What I like best about having my grains and beans topped with different colored lids is that it’s much easier to ask one of the kids to run down to the basement and grab the red pail rather than asking them to find the pail labeled “Prairie Gold Wheat Berries – Use First.” These are incredible lids, and the bright colors make them really fun to use.

Colored Gamma Seal Lids can really help you stay organized, too, especially if you keep many different kinds of dry goods in food storage pails. Here are some good ideas for organizing your dry foods with colored lids


Food Storage Organized By Date

Store your grains from oldest to newest, and indicate which grains should be used first by the color of the lid. For example, the oldest grain is in the pail with the red lid, the next oldest is in the pail with the orange lid.

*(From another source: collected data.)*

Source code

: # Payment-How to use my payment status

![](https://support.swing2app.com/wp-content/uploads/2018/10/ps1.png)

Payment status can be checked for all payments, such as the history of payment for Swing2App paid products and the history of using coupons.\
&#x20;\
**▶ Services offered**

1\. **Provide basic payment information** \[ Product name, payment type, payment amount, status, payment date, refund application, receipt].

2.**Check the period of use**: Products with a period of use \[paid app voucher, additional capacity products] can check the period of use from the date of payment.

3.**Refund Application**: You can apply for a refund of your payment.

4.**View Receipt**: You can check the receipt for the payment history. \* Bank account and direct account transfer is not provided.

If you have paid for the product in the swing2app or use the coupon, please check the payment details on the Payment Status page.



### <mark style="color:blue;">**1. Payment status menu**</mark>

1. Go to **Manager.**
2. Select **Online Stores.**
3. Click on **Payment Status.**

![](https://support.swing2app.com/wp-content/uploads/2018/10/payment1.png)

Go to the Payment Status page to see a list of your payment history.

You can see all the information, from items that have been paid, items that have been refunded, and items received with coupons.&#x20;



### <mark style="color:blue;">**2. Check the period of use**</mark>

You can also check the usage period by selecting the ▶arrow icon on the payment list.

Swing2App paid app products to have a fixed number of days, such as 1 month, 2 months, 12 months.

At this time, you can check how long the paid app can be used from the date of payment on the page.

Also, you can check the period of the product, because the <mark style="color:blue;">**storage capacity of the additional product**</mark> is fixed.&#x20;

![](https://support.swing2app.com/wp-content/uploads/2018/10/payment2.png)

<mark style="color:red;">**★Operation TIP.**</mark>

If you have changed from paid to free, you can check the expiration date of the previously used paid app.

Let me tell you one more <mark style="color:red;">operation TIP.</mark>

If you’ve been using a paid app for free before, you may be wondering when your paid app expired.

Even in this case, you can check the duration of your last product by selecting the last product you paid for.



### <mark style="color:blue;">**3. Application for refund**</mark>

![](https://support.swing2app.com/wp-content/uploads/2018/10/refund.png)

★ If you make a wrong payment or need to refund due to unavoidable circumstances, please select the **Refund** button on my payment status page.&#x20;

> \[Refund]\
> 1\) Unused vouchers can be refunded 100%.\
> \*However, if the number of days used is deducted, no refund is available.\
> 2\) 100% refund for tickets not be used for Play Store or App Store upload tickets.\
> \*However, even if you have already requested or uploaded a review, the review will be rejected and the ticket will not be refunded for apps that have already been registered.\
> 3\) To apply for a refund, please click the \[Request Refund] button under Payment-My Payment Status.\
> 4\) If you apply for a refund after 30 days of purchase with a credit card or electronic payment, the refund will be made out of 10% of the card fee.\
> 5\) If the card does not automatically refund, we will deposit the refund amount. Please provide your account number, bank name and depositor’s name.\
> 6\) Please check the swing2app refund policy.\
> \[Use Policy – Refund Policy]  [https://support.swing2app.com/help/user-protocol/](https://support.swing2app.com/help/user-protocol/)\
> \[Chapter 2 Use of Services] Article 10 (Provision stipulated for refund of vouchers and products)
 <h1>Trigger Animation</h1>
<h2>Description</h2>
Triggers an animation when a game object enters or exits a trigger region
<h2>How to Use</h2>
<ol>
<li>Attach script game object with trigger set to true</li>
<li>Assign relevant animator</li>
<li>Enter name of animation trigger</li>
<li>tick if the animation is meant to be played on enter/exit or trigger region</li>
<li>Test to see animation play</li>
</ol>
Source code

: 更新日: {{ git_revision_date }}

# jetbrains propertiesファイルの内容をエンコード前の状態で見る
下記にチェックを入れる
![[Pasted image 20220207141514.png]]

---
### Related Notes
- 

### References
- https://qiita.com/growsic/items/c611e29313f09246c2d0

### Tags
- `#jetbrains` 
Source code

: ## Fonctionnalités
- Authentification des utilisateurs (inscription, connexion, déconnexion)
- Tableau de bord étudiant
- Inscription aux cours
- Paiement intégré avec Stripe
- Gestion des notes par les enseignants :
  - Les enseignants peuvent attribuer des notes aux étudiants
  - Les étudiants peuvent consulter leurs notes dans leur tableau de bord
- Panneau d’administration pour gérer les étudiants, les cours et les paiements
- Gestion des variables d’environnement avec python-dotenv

When you’re finished using up the grain in the red-topped pail, grab the orange pail next, then yellow. And when you get to the end of the rainbow, start over at the first color.


Organize Your Food Storage By Type

hard white wheat in the white pail…

hard red wheat in the red pail…

pinto beans in the yellow pail…

black beans in the black pail…

Distinguish Long Term Food Storage From Daily Use Foods

Keep all foods that you are storing long term in pails topped with labeled black gamma seal lids. And organize the foods you use daily in pails with different colored lids.


How And When To Use Gamma Seal Lids

Use The Gamma Seal As A Convenient Lid You Open Regularly

The most obvious time to use the Gamma Seal Lid is when you need a convenient cover for food storage pails you open and close regularly. Keep pails of flour, grains, and beans within easy access of your kitchen, and fit each one with a Gamma Seal Lid so your necessities are easy to get to.


Use The Gamma Seal Lid For Long Term Food Storage

Gamma Seal Lids are especially good to use on your long term food storage pails because of their high quality seal. If you plan to keep your pails of grain or beans for several months or years, your pail needs to be completely air tight, and the Gamma Seal Lid provides this excellent seal. The Gamma lid will keep bugs and moisture out of your food and lock in the freshness of the product you’re storing.
Can I Use A Gamma Seal Lid On A Pail With Oxygen Absorbers Inside?

Yes! That’s what Gamma Lids were created for. As long as you do not open the lid, your oxygen absorbers will protect the contents of your pail for many years.

Forgive me if this is obvious to you, but a lot of people assume they can open and close, open and close their pail, and that the oxygen absorbers inside will continue to keep their grain in a zero oxygen environment. This is not the case.

Oxygen absorbers remove the oxygen from an enclosed environment, such as the inside of a pail, and there is a limit to the amount of oxygen they can absorb. When you open the pail, the oxygen absorber will begin to absorb oxygen from the air around you until it runs out of absorbing power. Then when you close the lid again, there will be oxygen inside that the absorber cannot absorb because it is spent already.

If you want the oxygen absorbers to do their job, they must remain in a sealed environment. Once you open the pail, you’ll need to begin using the food inside, or else you’ll need to add more oxygen absorbers and re-seal the pail.